El PRI, el PAN y el PRD, sin brújula y sin la fuerza ante un coloso llamado Morena

Morena
PRI, PAN y PRD FOTO: WEB

El PRI, el PAN y el PRD son las tres fuerzas opositoras principales ante una fuerza casi absoluta llamada Morena. No obstante, de las tres no se hace una; su fuerza es como la de un Tehuacán sin gas. El tricolor, el más experimentado y el depositario principal del encono ciudadano, es al que seguramente le dolió más la derrota del primero de julio al ser mandado hasta el sótano de las preferencias electorales.
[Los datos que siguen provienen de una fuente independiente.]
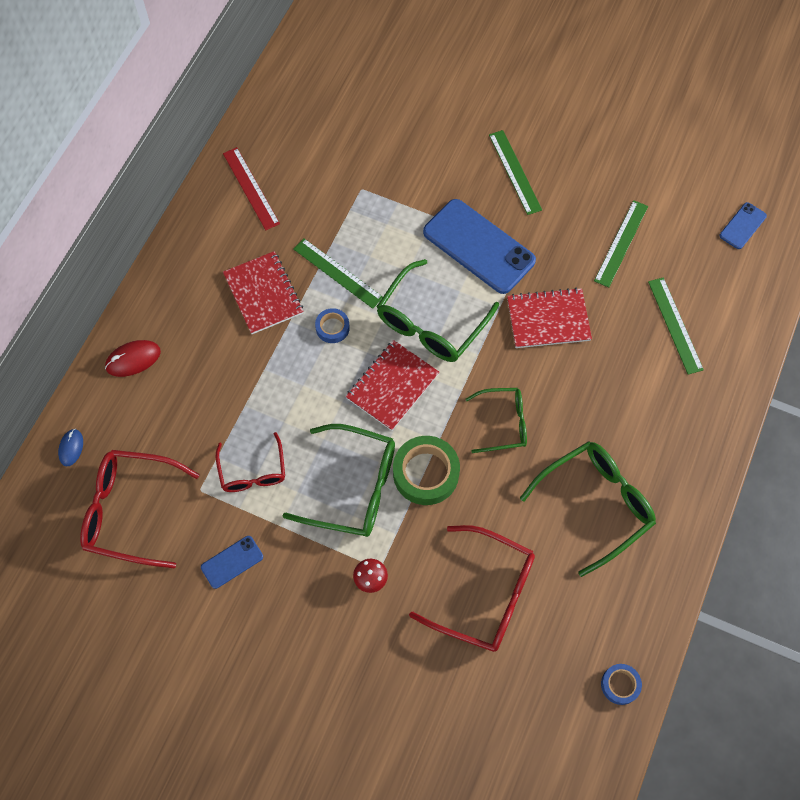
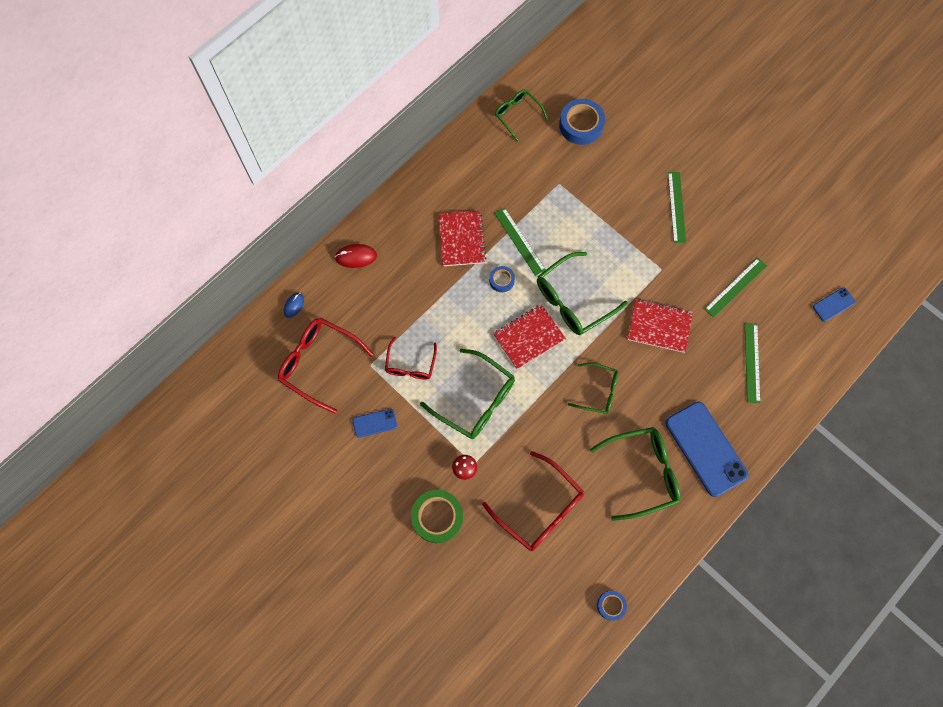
camera: 20 degrees right, 5 degrees up
red ruler [223,147,280,230] -> none
green tape [393,436,460,505] -> green tape moved to [411,490,463,543]
blue phone [423,199,536,294] -> blue phone moved to [666,402,748,497]
none -> green glasses [495,90,548,142]
none -> blue tape [559,99,605,145]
Sin embargo, no aprendió la lección. En la renovación de su dirigencia sólo hubo simulación, todos los dados estaban cargados para ratificar a Claudia Ruiz Massieu.

En el PAN no cantan mal las rancheras, por ahí ya levantó la mano el senador electo Rafael Moreno Valle para ser el mandón en la dirigencia, sin embargo, las diversas tribus no se ponen de acuerdo y se encuentran completamente desunidas.

En el PRD, la sombra de Jesús Ortega y Jesús Zambrano, mejor conocidos como los Chuchos, hizo mucho daño al partido del Sol azteca. Éste se convirtió en franquicia y sus bases fueron moneda de cambio ante el presidente Peña y, en lo electoral, ante el PAN. Por cierto, estas tres fuerzas perdieron el 50 por ciento de recursos económicos que los venían financiando.

Hoy, estos tres partidos políticos deberán aprender la lección, olvidaron que los que mandan son las bases, las dirigencias sólo son la punta de lanza de las voluntades populares. Hoy sólo están cosechando sus desplantes de soberbia. Si estos partidos quieren volver a tener el pandero en sus manos, urge un verdadero cambio democrático y, sobre todo, demostrar mayor interés por las bases partidistas. Claro si su graciosa majestad llamada Morena no se las quita.